I don't believe he received a reply.

Thank you for taking the time to reply. I appreciated your prompt response and attention.

However, I still have a few questions, and matters of concern here, which are shared by many people now faced with major incumbents (ILECs) gravitating toward these kinds of usage-based billing schemes. And there is a growing chorus of concerns that these billing schemes and metering are rife with overbilling, counting issues, verifiability, and outright abuse.

To my understanding, is not the onus upon measurement canada, once discovering evidence of inaccurate metering which results in inflated bills, REGARDLESS of the good/service involved, to actually get involved and discover why these inaccuracies exist? The Act may be silent upon throughput measuring devices, but it is not silent upon the principle of fairness of measurement where the unfairness would result in extraordinary additional costs for consumers whose habits have not changed, and where such additional costs are largely based on erroneous and unfair metering.

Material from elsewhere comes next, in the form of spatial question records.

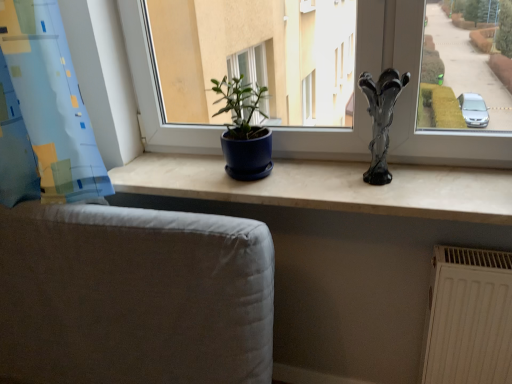
Where is `vacant area located to the right-hand side of transparent glass vase at right`? This screenshot has height=384, width=512. vacant area located to the right-hand side of transparent glass vase at right is located at coordinates (426, 175).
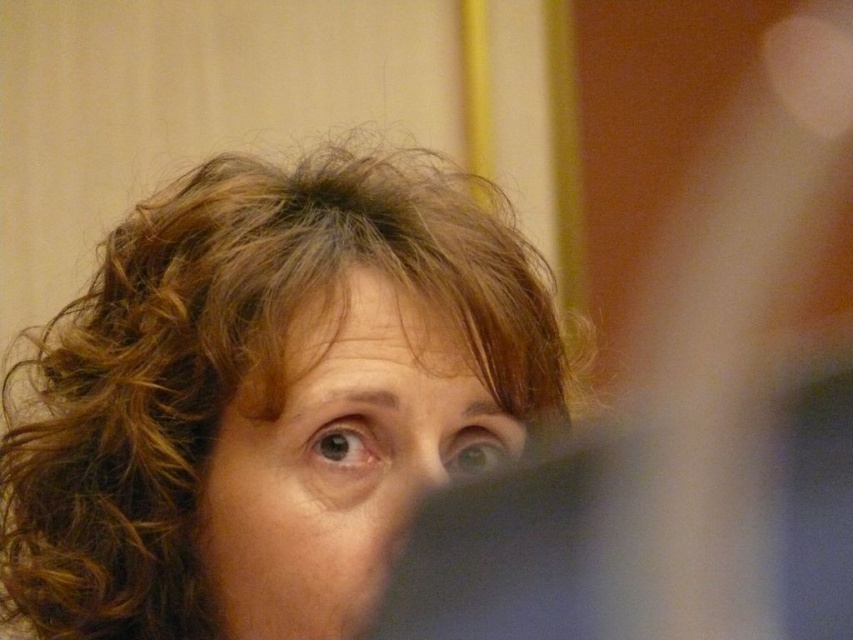
Question: Which point is closer to the camera taking this photo?

Choices:
 (A) (241, 304)
 (B) (425, 477)

Answer: (B)

Question: Which point is farther to the camera?

Choices:
 (A) smooth skin face at center
 (B) curly brown hair at upper center

Answer: (A)

Question: Can you confirm if curly brown hair at upper center is positioned above smooth skin face at center?

Choices:
 (A) no
 (B) yes

Answer: (B)

Question: In this image, where is curly brown hair at upper center located relative to smooth skin face at center?

Choices:
 (A) below
 (B) above

Answer: (B)

Question: Which point is closer to the camera?

Choices:
 (A) curly brown hair at upper center
 (B) smooth skin face at center

Answer: (A)

Question: Can you confirm if curly brown hair at upper center is thinner than smooth skin face at center?

Choices:
 (A) no
 (B) yes

Answer: (A)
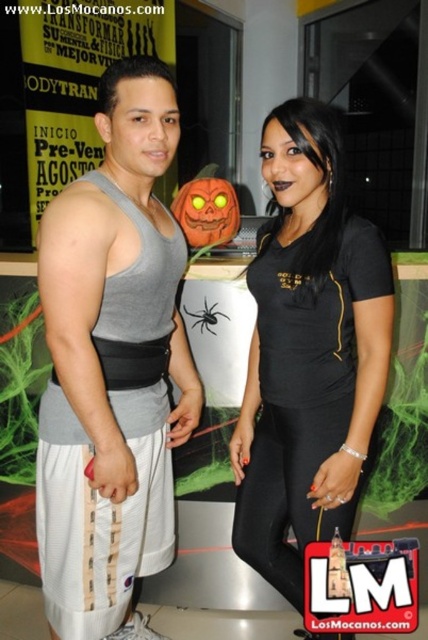
Question: Which point is farther to the camera?

Choices:
 (A) black matte spider at center
 (B) black matte shirt at center
 (C) gray fabric tank top at center

Answer: (A)

Question: Observing the image, what is the correct spatial positioning of black matte shirt at center in reference to black matte spider at center?

Choices:
 (A) above
 (B) below

Answer: (B)

Question: Observing the image, what is the correct spatial positioning of black matte shirt at center in reference to black matte spider at center?

Choices:
 (A) below
 (B) above

Answer: (A)

Question: Can you confirm if gray fabric tank top at center is wider than black matte spider at center?

Choices:
 (A) no
 (B) yes

Answer: (B)

Question: Which object appears farthest from the camera in this image?

Choices:
 (A) black matte shirt at center
 (B) black matte spider at center
 (C) gray fabric tank top at center

Answer: (B)

Question: Which of these objects is positioned farthest from the black matte shirt at center?

Choices:
 (A) black matte spider at center
 (B) gray fabric tank top at center

Answer: (A)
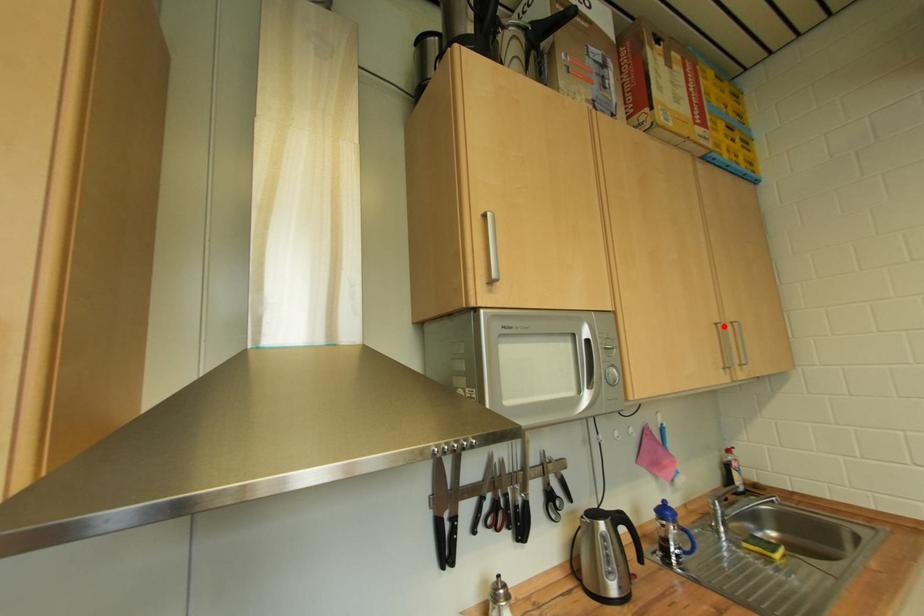
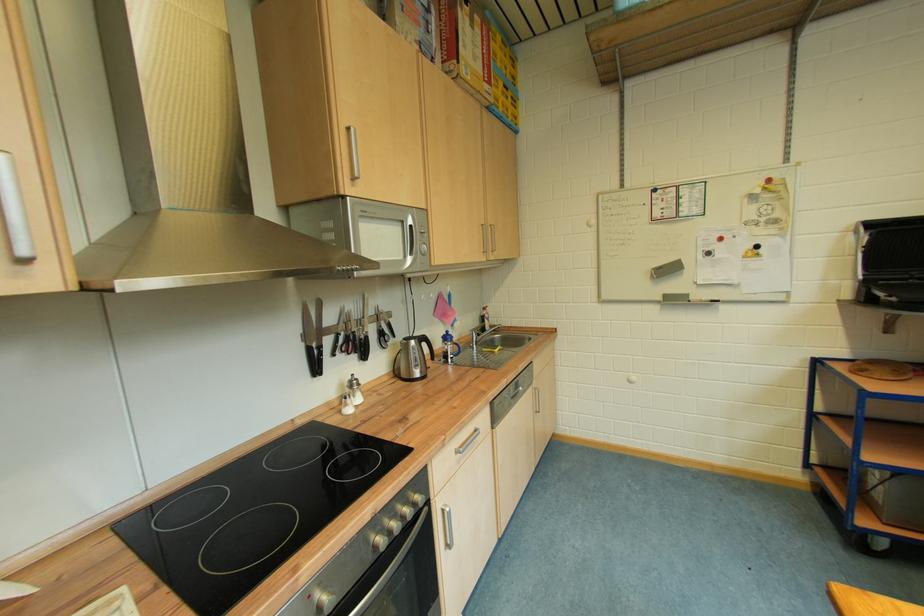
Find the pixel in the second image that matches the highlighted location in the first image.

(490, 228)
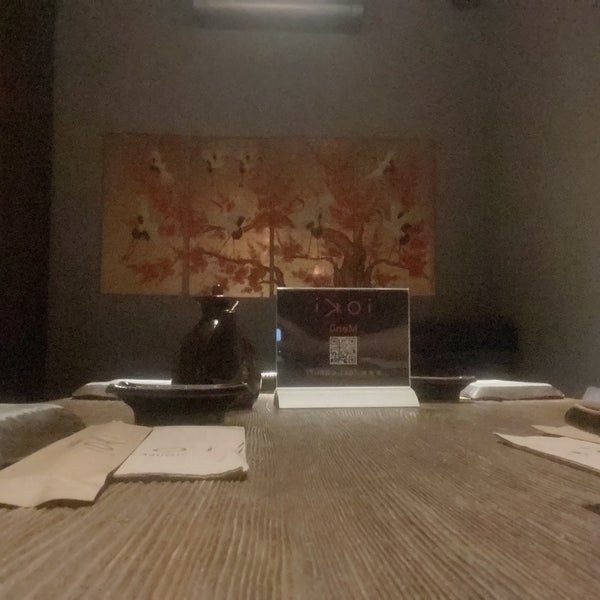
Where is `framed painting`? framed painting is located at coordinates (268, 219).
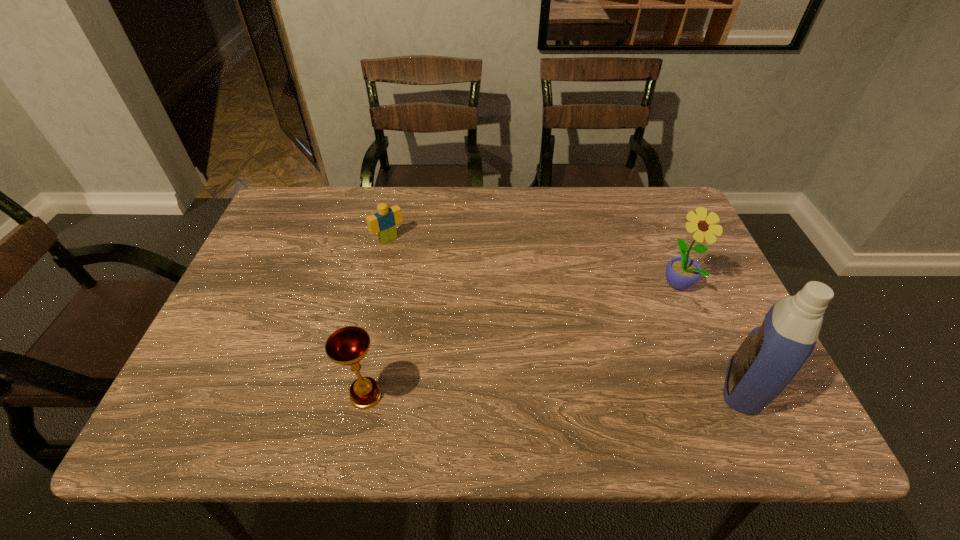
Where is `chalice`? chalice is located at coordinates (346, 346).

You are a GUI agent. You are given a task and a screenshot of the screen. Output one action in this format:
    pyautogui.click(x=<x>, y=<y>)
    Task: Click on the tallest object
    This screenshot has width=960, height=540.
    Given the screenshot: What is the action you would take?
    pyautogui.click(x=772, y=354)

In order to click on the farthest object in this screenshot , I will do `click(384, 222)`.

Locate an element on the screen. The height and width of the screenshot is (540, 960). Lego is located at coordinates (384, 222).

Locate an element on the screen. the second farthest object is located at coordinates (682, 273).

Find the location of a particular element. Image resolution: width=960 pixels, height=540 pixels. sunflower is located at coordinates (682, 273).

At what (x,y) coordinates should I click in order to perform the action: click on vacant space situated 0.320m on the left of the third tallest object. Please return your answer as a coordinate pair (x, y). Looking at the image, I should click on (191, 396).

Where is `vacant point located 0.090m on the left of the tallest object`? vacant point located 0.090m on the left of the tallest object is located at coordinates (672, 387).

Identify the location of free space located 0.360m on the face of the Lego. (471, 330).

Where is `free space located 0.300m on the face of the Lego`? This screenshot has width=960, height=540. free space located 0.300m on the face of the Lego is located at coordinates (457, 314).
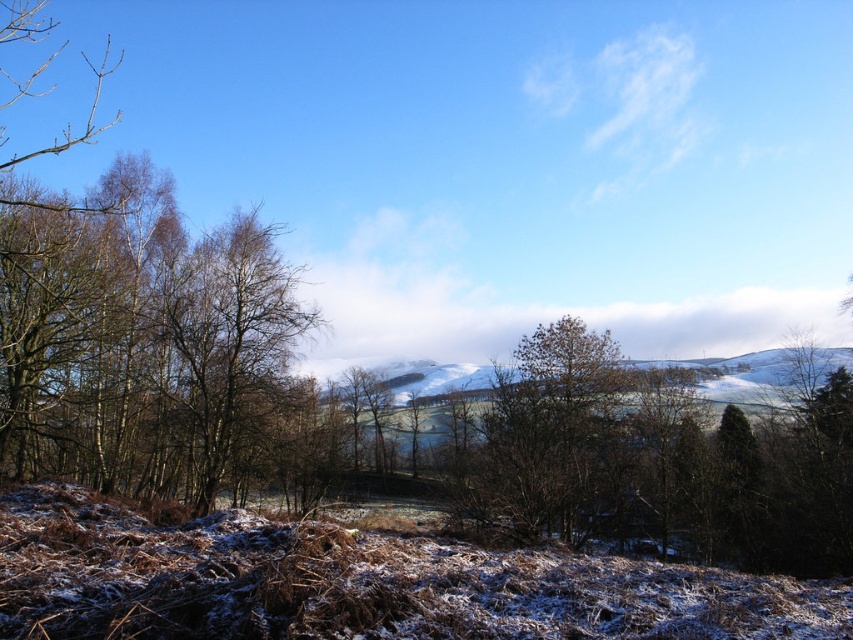
Based on the photo, can you confirm if brown bark tree at left is thinner than brown textured tree at center?

No.

Is point (50, 436) closer to viewer compared to point (535, 417)?

Yes, it is in front of point (535, 417).

At what (x,y) coordinates should I click in order to perform the action: click on brown bark tree at left. Please return your answer as a coordinate pair (x, y). Looking at the image, I should click on (141, 340).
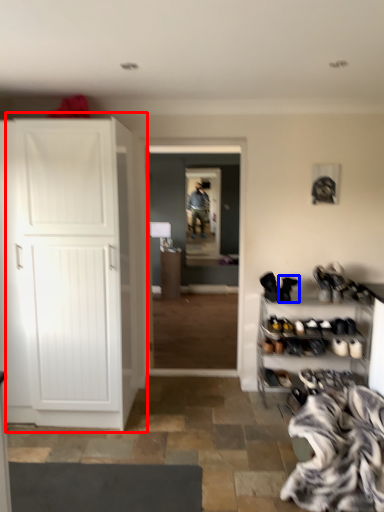
Question: Among these objects, which one is farthest to the camera, cupboard (highlighted by a red box) or footwear (highlighted by a blue box)?

Choices:
 (A) cupboard
 (B) footwear

Answer: (B)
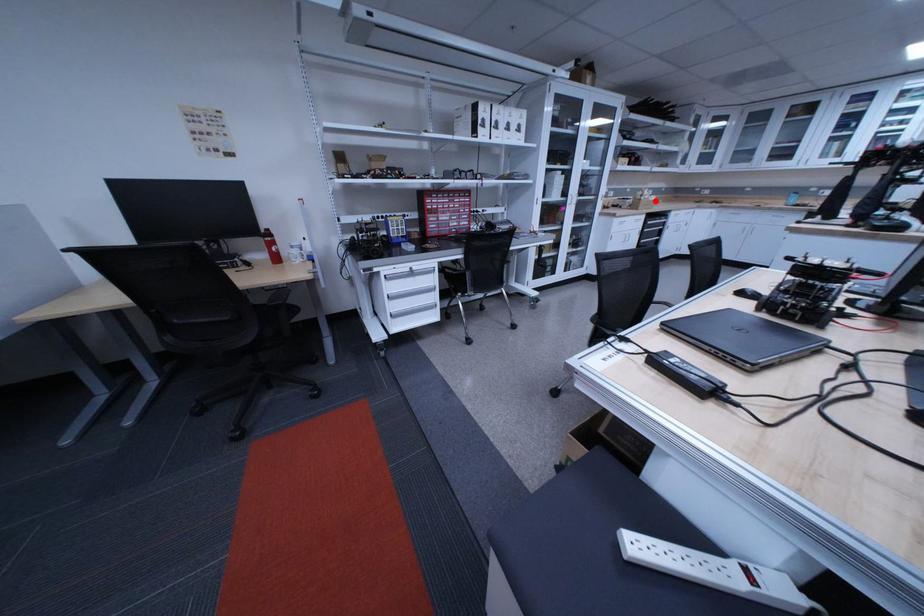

To clarify, a weight or a measure is a weight or a measure, irrespective of the good or service being provided. When I go to a grocery store, for example, and purchase a quantity of food at the deli, I can always be reasonably assured that the amount of food that I receive is accurately measured and can be independently verified. Why cannot I have that same assurance when I purchase Internet services that the when the provider chooses to bill me via usage that it is in an accurate, verifiable quantity? Why is this different than any other good or service that MC regulates?

Before answering that please remember that the landscape is shifting very quickly in the Internet Service Provider field and many providers did not choose to bill via quantity (UBB) in any material significance until only recently. Does it not behoove measurement canada to re-examine this issue so that fairness to the customer is placed at the forefront?

In light of the facts and evidence, why would MC NOT choose to do so? Why would MC not take this initiative even despite the fact that "other industrialized nations" do not? Do we not want canada to be a leader in technological innovation? Then it would make sense that measurement canada keep ahead of the issues in regards to fair billing and regulation and ensuring a level playing field with regards to these "new" types of measuring devices.

Why would measurement canada not work in partnership with the CRTC to ensure that canada becomes a true and shining example of fair regulation and innovation to the rest of the world?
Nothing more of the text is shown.